Start of Stored data

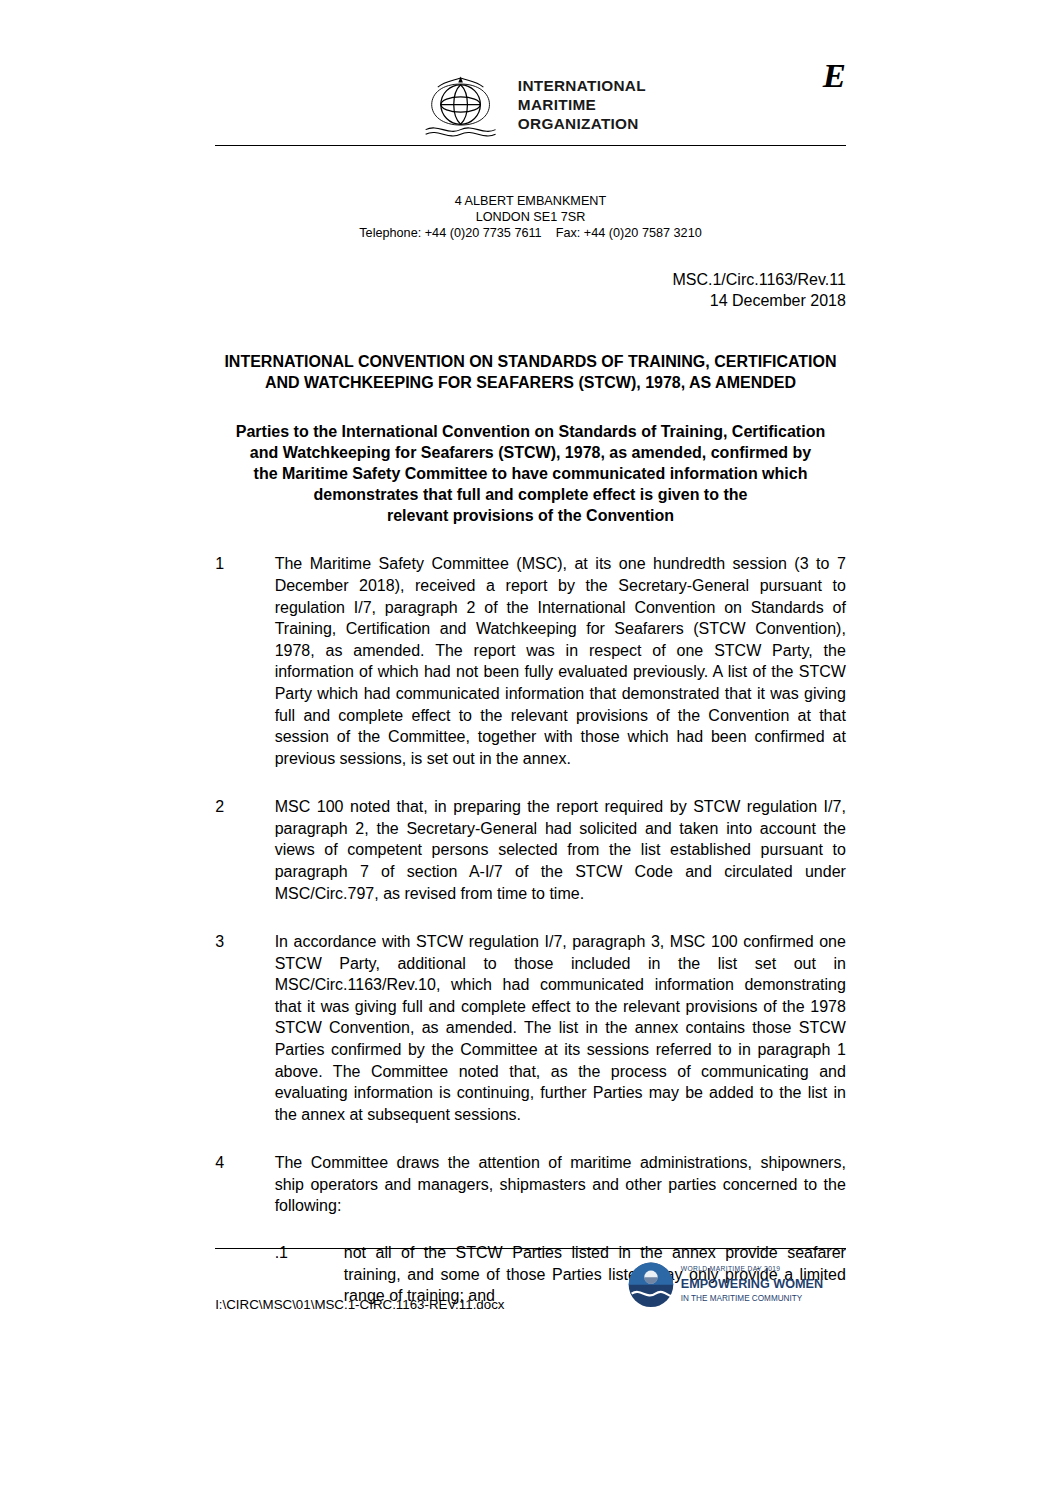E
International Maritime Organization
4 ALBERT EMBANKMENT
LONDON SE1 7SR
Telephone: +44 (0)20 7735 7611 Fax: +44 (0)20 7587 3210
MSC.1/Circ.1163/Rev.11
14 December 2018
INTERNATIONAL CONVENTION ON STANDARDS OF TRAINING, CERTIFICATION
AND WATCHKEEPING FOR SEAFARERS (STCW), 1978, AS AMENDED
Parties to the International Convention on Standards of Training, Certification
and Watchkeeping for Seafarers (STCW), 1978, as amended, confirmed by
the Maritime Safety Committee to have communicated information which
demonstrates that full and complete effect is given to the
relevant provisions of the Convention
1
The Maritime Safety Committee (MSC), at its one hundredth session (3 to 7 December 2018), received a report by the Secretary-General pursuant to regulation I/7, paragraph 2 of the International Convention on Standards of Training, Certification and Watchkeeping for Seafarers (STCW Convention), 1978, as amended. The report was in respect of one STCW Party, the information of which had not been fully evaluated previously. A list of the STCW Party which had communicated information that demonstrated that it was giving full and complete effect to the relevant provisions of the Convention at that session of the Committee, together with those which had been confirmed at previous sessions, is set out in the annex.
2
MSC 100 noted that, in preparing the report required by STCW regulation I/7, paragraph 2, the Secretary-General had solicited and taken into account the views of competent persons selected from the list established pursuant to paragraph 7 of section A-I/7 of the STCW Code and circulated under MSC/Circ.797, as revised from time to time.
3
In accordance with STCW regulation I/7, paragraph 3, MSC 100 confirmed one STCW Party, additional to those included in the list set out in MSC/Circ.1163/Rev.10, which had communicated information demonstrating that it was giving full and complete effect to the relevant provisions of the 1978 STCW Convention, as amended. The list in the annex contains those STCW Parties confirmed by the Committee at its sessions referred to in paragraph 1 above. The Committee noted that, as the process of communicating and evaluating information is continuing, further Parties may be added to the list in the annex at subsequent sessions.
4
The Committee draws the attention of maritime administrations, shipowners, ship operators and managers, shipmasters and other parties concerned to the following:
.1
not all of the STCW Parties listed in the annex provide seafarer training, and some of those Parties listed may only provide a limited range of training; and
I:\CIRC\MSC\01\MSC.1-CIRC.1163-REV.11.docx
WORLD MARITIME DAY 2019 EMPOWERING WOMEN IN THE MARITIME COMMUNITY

End of Stored data

About this exercise –
Transcribe the lines above exactly, setting aside any picture among them.

Response to this task –
E
International Maritime Organization
4 ALBERT EMBANKMENT
LONDON SE1 7SR
Telephone: +44 (0)20 7735 7611 Fax: +44 (0)20 7587 3210
MSC.1/Circ.1163/Rev.11
14 December 2018
INTERNATIONAL CONVENTION ON STANDARDS OF TRAINING, CERTIFICATION
AND WATCHKEEPING FOR SEAFARERS (STCW), 1978, AS AMENDED
Parties to the International Convention on Standards of Training, Certification
and Watchkeeping for Seafarers (STCW), 1978, as amended, confirmed by
the Maritime Safety Committee to have communicated information which
demonstrates that full and complete effect is given to the
relevant provisions of the Convention
1
The Maritime Safety Committee (MSC), at its one hundredth session (3 to 7 December 2018), received a report by the Secretary-General pursuant to regulation I/7, paragraph 2 of the International Convention on Standards of Training, Certification and Watchkeeping for Seafarers (STCW Convention), 1978, as amended. The report was in respect of one STCW Party, the information of which had not been fully evaluated previously. A list of the STCW Party which had communicated information that demonstrated that it was giving full and complete effect to the relevant provisions of the Convention at that session of the Committee, together with those which had been confirmed at previous sessions, is set out in the annex.
2
MSC 100 noted that, in preparing the report required by STCW regulation I/7, paragraph 2, the Secretary-General had solicited and taken into account the views of competent persons selected from the list established pursuant to paragraph 7 of section A-I/7 of the STCW Code and circulated under MSC/Circ.797, as revised from time to time.
3
In accordance with STCW regulation I/7, paragraph 3, MSC 100 confirmed one STCW Party, additional to those included in the list set out in MSC/Circ.1163/Rev.10, which had communicated information demonstrating that it was giving full and complete effect to the relevant provisions of the 1978 STCW Convention, as amended. The list in the annex contains those STCW Parties confirmed by the Committee at its sessions referred to in paragraph 1 above. The Committee noted that, as the process of communicating and evaluating information is continuing, further Parties may be added to the list in the annex at subsequent sessions.
4
The Committee draws the attention of maritime administrations, shipowners, ship operators and managers, shipmasters and other parties concerned to the following:
.1
not all of the STCW Parties listed in the annex provide seafarer training, and some of those Parties listed may only provide a limited range of training; and
I:\CIRC\MSC\01\MSC.1-CIRC.1163-REV.11.docx
WORLD MARITIME DAY 2019 EMPOWERING WOMEN IN THE MARITIME COMMUNITY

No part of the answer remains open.